» **ABOUT THIS TASK**:
Reproduce the whole of the records exactly, and make sure no picture is carried into the result.
————————
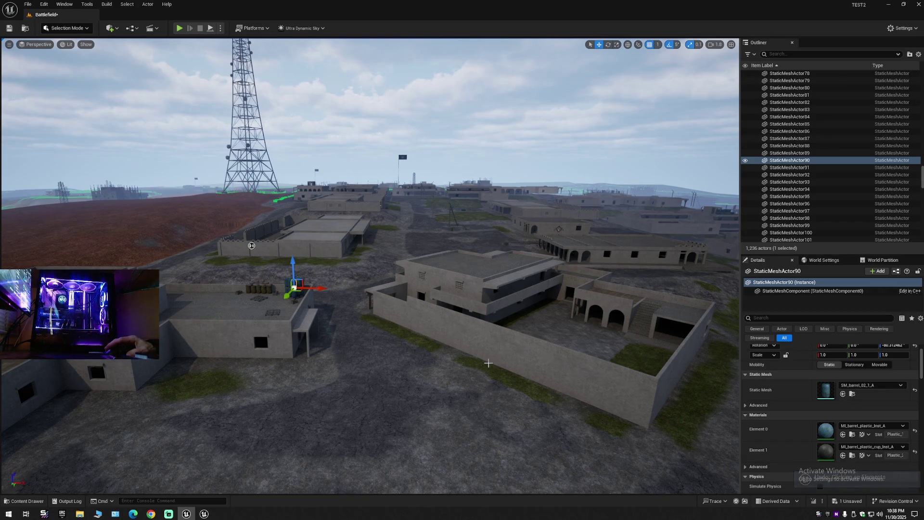
{"action": "key", "text": "ctrl+z"}
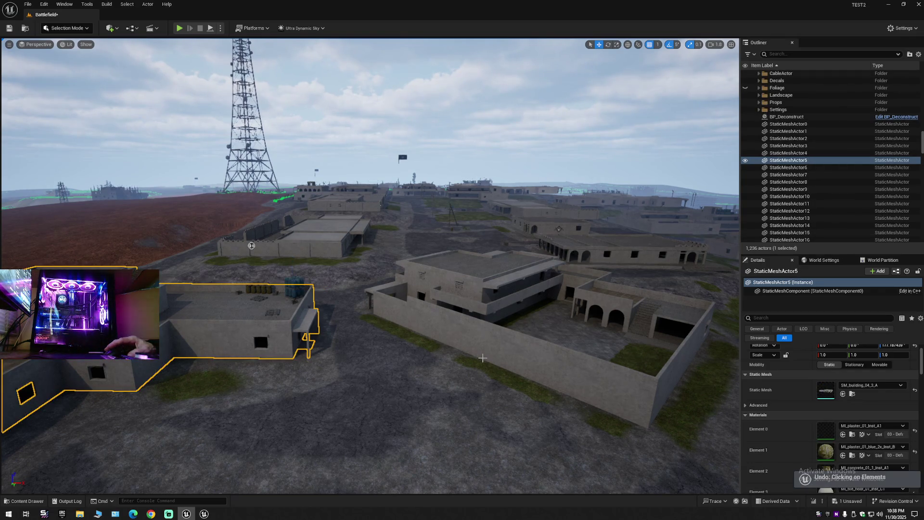
Step: Collapse the Buildings folder in the Outliner and select the walled foreground building
{"action": "scroll", "coordinate": [855, 185], "scroll_direction": "down", "scroll_amount": 10}
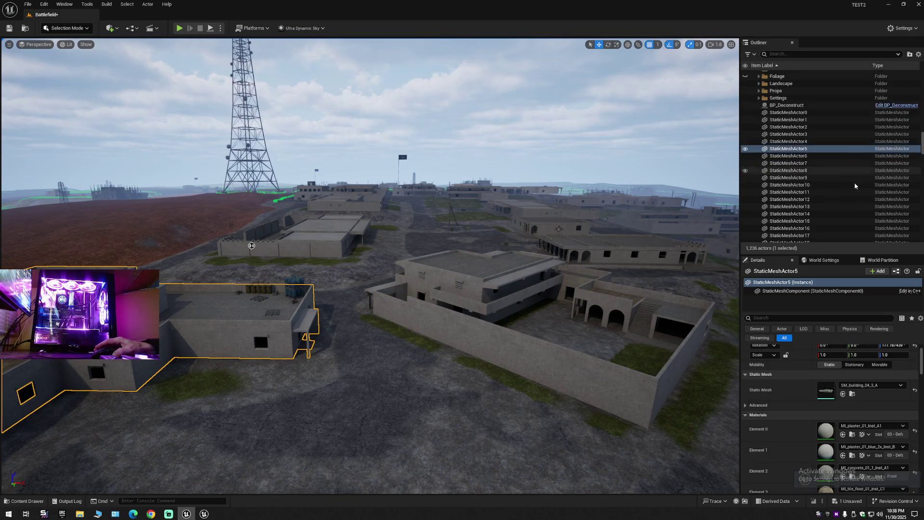
{"action": "scroll", "coordinate": [849, 185], "scroll_direction": "down", "scroll_amount": 2}
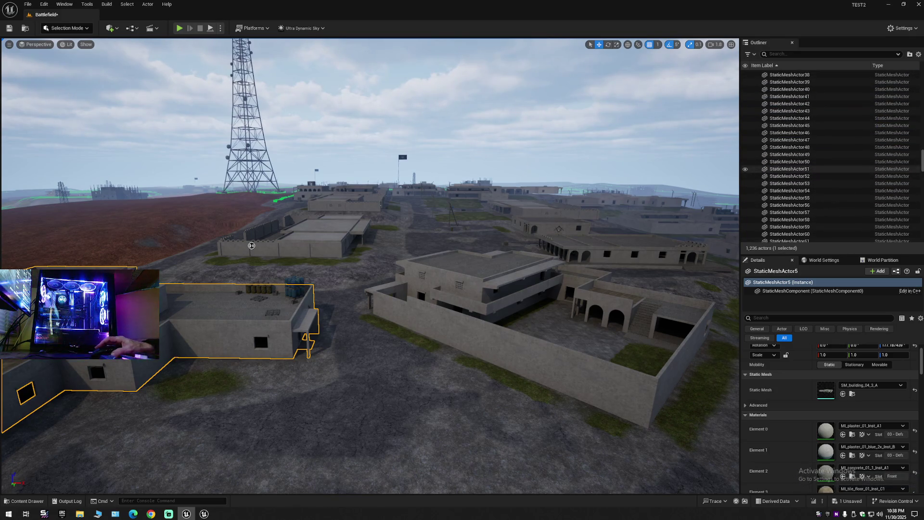
{"action": "left_click_drag", "start_coordinate": [922, 159], "coordinate": [923, 75]}
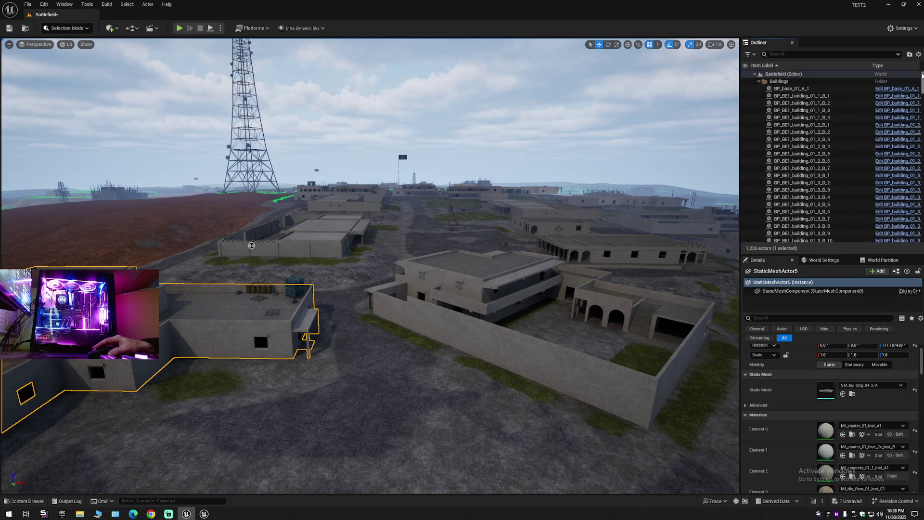
{"action": "left_click", "coordinate": [760, 82]}
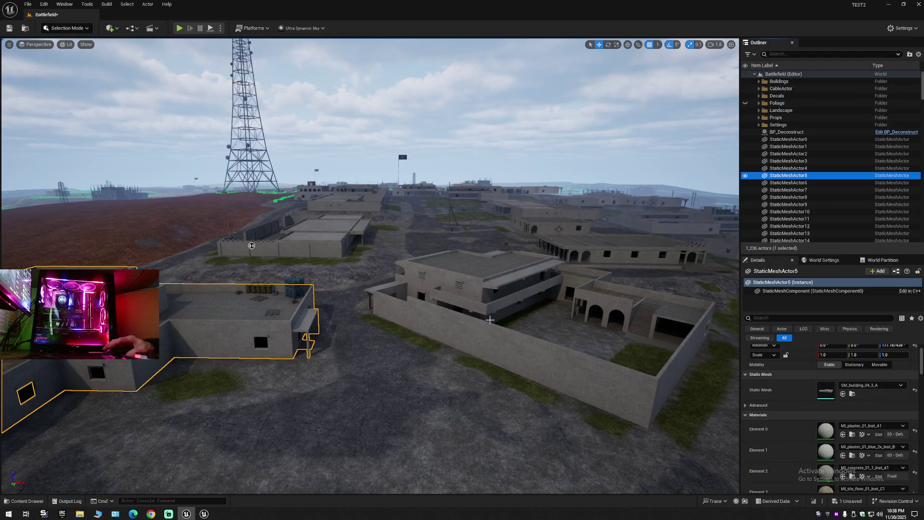
{"action": "left_click", "coordinate": [469, 300]}
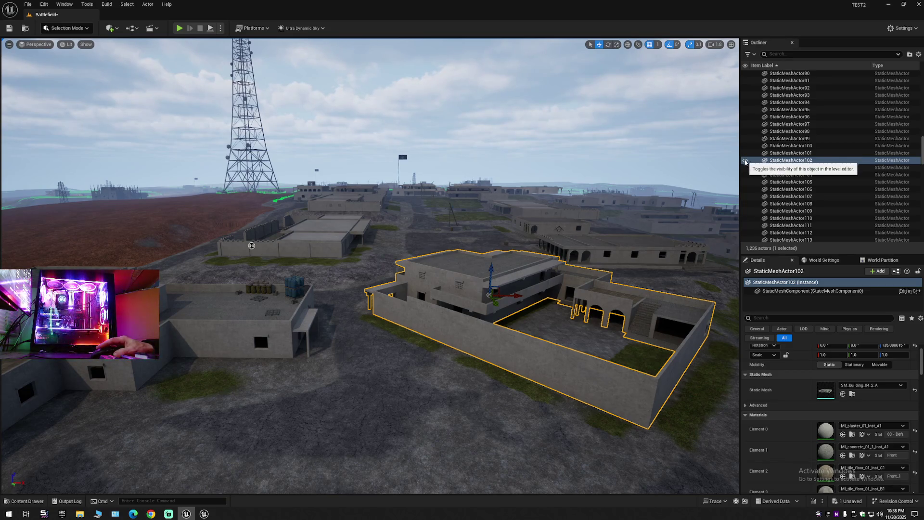
Step: Hide StaticMeshActor102 and select BP_BE1_building_04_3_A_5 in the Outliner
{"action": "left_click", "coordinate": [746, 161]}
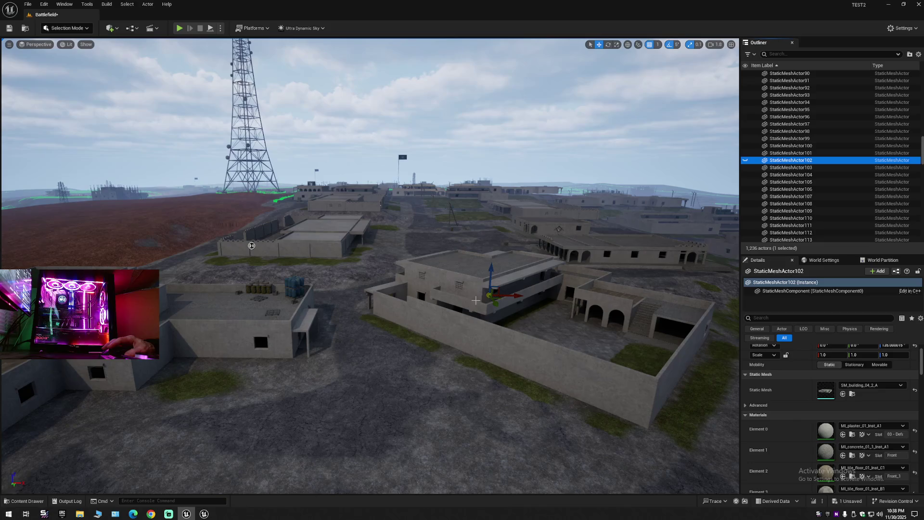
{"action": "left_click", "coordinate": [503, 278]}
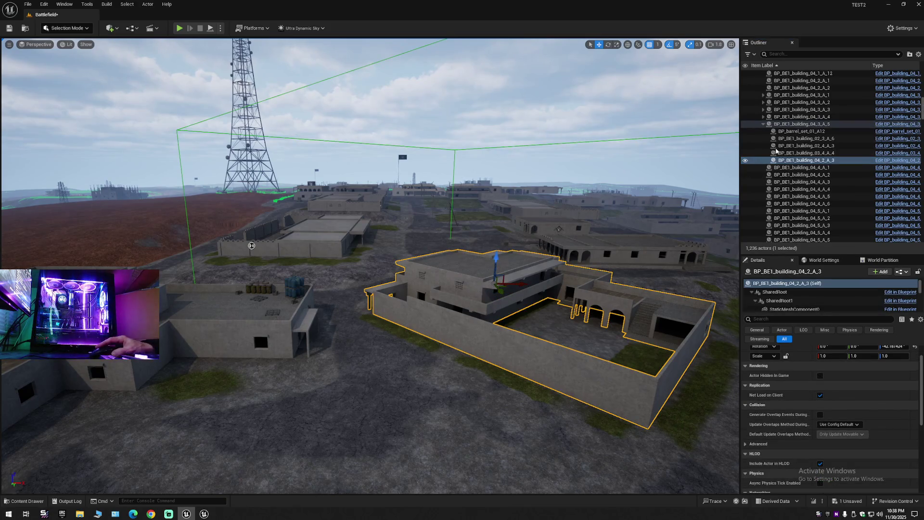
{"action": "left_click", "coordinate": [763, 124]}
{"action": "left_click", "coordinate": [751, 125]}
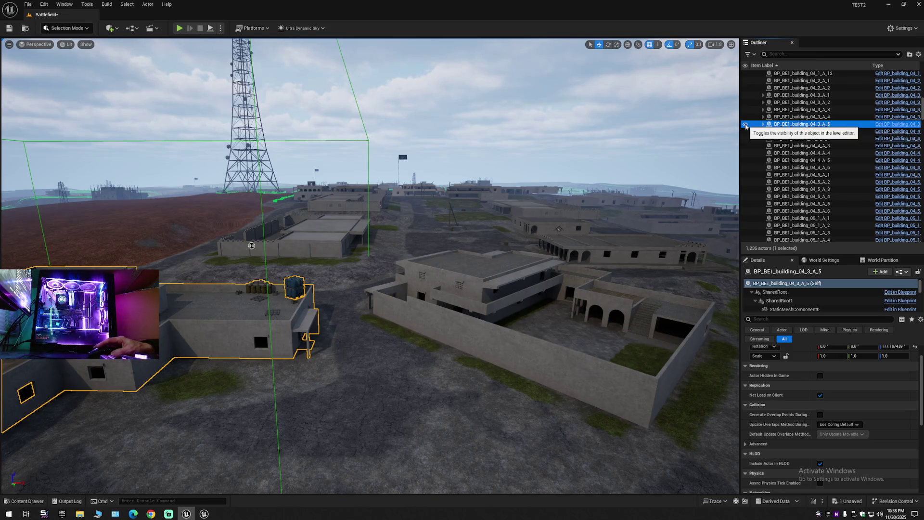
{"action": "left_click", "coordinate": [763, 124]}
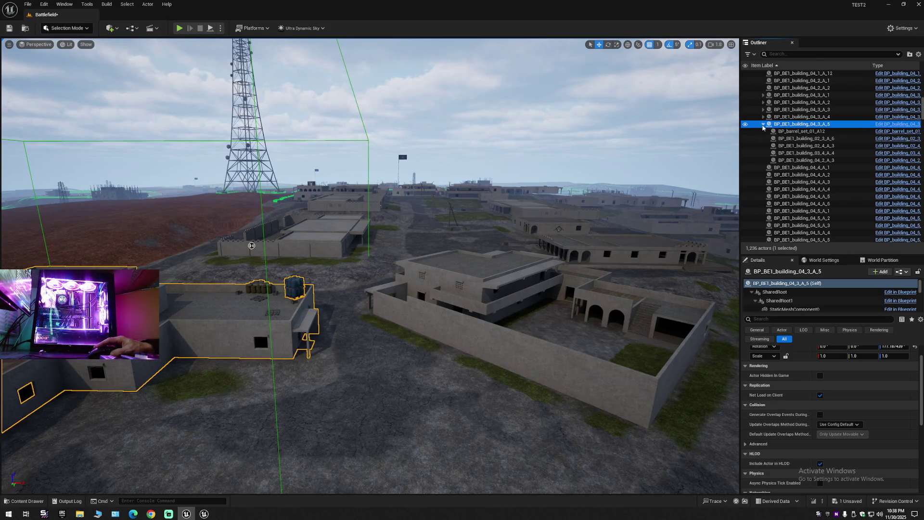
{"action": "left_click", "coordinate": [764, 125]}
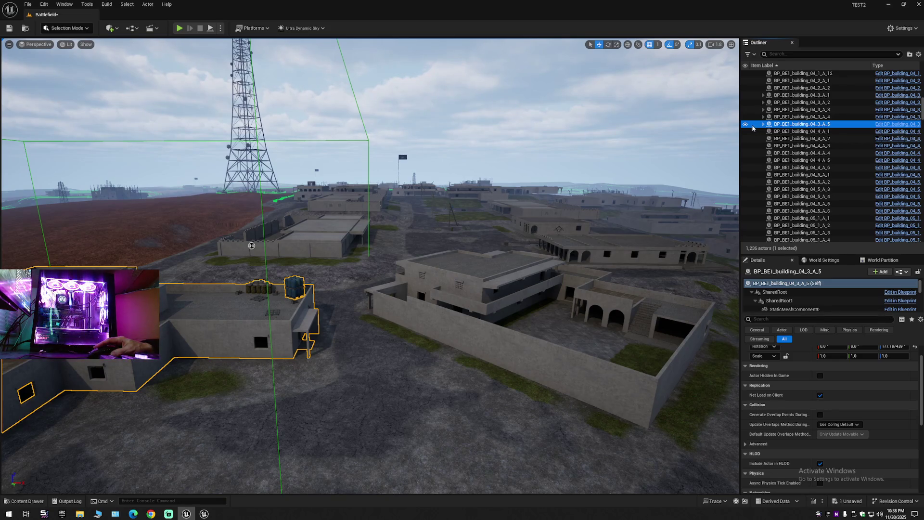
Step: Hide BP_BE1_building_04_3_A_5 with its child pieces and select the front rooftop building
{"action": "scroll", "coordinate": [769, 164], "scroll_direction": "down", "scroll_amount": 4}
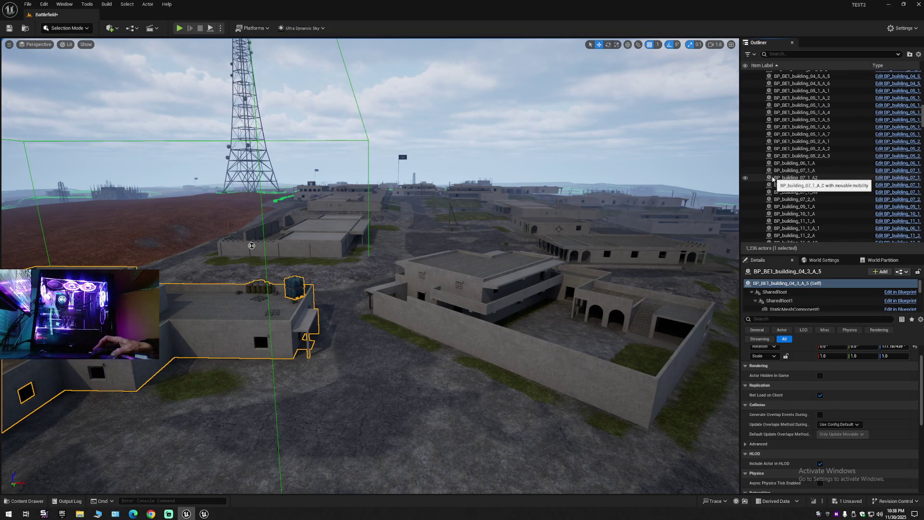
{"action": "scroll", "coordinate": [772, 170], "scroll_direction": "up", "scroll_amount": 3}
————————
» **SOLUTION**:
{"action": "key", "text": "ctrl+z"}
Step: Collapse the Buildings folder in the Outliner and select the walled foreground building
{"action": "scroll", "coordinate": [855, 185], "scroll_direction": "down", "scroll_amount": 10}
{"action": "scroll", "coordinate": [849, 185], "scroll_direction": "down", "scroll_amount": 2}
{"action": "left_click_drag", "start_coordinate": [922, 159], "coordinate": [923, 75]}
{"action": "left_click", "coordinate": [760, 82]}
{"action": "left_click", "coordinate": [469, 300]}
Step: Hide StaticMeshActor102 and select BP_BE1_building_04_3_A_5 in the Outliner
{"action": "left_click", "coordinate": [746, 161]}
{"action": "left_click", "coordinate": [503, 278]}
{"action": "left_click", "coordinate": [763, 124]}
{"action": "left_click", "coordinate": [751, 125]}
{"action": "left_click", "coordinate": [763, 124]}
{"action": "left_click", "coordinate": [764, 125]}
Step: Hide BP_BE1_building_04_3_A_5 with its child pieces and select the front rooftop building
{"action": "scroll", "coordinate": [769, 164], "scroll_direction": "down", "scroll_amount": 4}
{"action": "scroll", "coordinate": [772, 170], "scroll_direction": "up", "scroll_amount": 3}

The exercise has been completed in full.